The stochastic nature of next-token generation and resulting response variability in Large Language Models (LLMs) outputs pose challenges in ensuring consistency and accuracy on knowledge assessments. This study introduces a novel multi-agent framework, referred to as a "Council of AIs", to enhance LLM performance through collaborative decision-making.

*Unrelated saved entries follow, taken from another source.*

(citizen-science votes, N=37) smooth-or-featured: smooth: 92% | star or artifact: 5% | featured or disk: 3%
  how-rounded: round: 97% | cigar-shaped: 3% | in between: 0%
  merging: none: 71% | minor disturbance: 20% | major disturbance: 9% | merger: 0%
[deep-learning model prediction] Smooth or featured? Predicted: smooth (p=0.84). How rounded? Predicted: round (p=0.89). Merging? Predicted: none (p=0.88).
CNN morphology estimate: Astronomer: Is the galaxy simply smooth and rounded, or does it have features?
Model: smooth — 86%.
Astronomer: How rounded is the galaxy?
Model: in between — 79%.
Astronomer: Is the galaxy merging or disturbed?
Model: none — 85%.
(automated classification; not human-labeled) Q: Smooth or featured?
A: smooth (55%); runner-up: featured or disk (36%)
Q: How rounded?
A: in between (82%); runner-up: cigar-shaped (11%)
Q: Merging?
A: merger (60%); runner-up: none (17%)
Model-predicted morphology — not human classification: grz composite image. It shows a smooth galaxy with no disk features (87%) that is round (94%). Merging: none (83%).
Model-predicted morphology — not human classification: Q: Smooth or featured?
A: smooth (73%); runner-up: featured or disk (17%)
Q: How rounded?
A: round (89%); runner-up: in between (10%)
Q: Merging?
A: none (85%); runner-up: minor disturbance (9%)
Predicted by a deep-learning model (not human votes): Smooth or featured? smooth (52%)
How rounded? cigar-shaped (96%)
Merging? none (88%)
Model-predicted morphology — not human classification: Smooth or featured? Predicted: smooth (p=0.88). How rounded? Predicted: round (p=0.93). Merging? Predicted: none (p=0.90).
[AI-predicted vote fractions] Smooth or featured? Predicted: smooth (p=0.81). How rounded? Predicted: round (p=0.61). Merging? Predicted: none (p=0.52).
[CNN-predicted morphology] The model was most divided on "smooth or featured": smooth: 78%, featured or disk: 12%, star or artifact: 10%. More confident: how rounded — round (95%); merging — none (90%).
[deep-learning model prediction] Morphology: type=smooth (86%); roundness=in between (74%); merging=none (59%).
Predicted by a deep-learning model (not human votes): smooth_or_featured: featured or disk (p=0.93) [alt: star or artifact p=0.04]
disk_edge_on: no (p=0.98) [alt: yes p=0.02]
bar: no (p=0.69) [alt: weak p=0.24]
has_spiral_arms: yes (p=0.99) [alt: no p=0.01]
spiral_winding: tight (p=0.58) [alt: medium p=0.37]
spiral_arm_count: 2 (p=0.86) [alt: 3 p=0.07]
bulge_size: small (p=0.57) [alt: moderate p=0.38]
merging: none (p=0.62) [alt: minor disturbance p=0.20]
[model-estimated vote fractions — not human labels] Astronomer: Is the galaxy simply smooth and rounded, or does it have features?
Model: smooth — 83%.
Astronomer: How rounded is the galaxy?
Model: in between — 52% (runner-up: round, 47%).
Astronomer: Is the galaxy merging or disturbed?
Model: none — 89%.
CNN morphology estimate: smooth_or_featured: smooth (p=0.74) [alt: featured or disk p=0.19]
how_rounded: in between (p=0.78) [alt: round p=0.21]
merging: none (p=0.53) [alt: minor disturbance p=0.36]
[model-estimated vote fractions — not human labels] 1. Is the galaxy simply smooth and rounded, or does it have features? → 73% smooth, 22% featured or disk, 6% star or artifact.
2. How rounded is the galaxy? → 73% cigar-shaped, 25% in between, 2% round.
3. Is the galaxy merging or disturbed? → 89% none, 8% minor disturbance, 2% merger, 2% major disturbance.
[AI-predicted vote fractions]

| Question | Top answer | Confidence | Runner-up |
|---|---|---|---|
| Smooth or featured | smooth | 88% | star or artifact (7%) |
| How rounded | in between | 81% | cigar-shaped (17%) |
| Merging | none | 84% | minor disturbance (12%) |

The Council consists of multiple GPT-4 instances that iteratively discuss and reach consensus on answers facilitated by a designated "Facilitator AI." This methodology was applied to 325 United States Medical Licensing Exam (USMLE) questions across all three exam stages: Step 1, focusing on biomedical sciences; Step 2 evaluating clinical knowledge (CK)\; and Step 3, evaluating readiness for independent medical practice. The Council achieved consensus that were correct 97%, 93%, and 94% of the time for Step 1, Step 2 CK, and Step 3, respectively, outperforming single-instance GPT-4 models. In cases where there wasn't an initial unanimous response, the Council deliberations achieved a consensus that was the correct answer 83% of the time, with the Council correcting over half (53%) of the responses that majority vote had gotten incorrect. The odds of a majority voting response changing from incorrect to correct were 5 (95% CI: 1.1, 22.8) times higher than the odds of changing from correct to incorrect after discussion. This study provides the first evidence that the semantic entropy of the response space can consistently be reduced to zero-demonstrated here through Council deliberation, and suggesting the possibility of other mechanisms to achieve the same outcome.. This study revealed that in a Council model, response variability, often considered a limitation, can be transformed into a strength that supports adaptive reasoning and collaborative refinement of answers. These findings suggest new paradigms for AI implementation and reveal the heightened strength that emerges when AIs begin to collaborate as a collective rather than operate alone.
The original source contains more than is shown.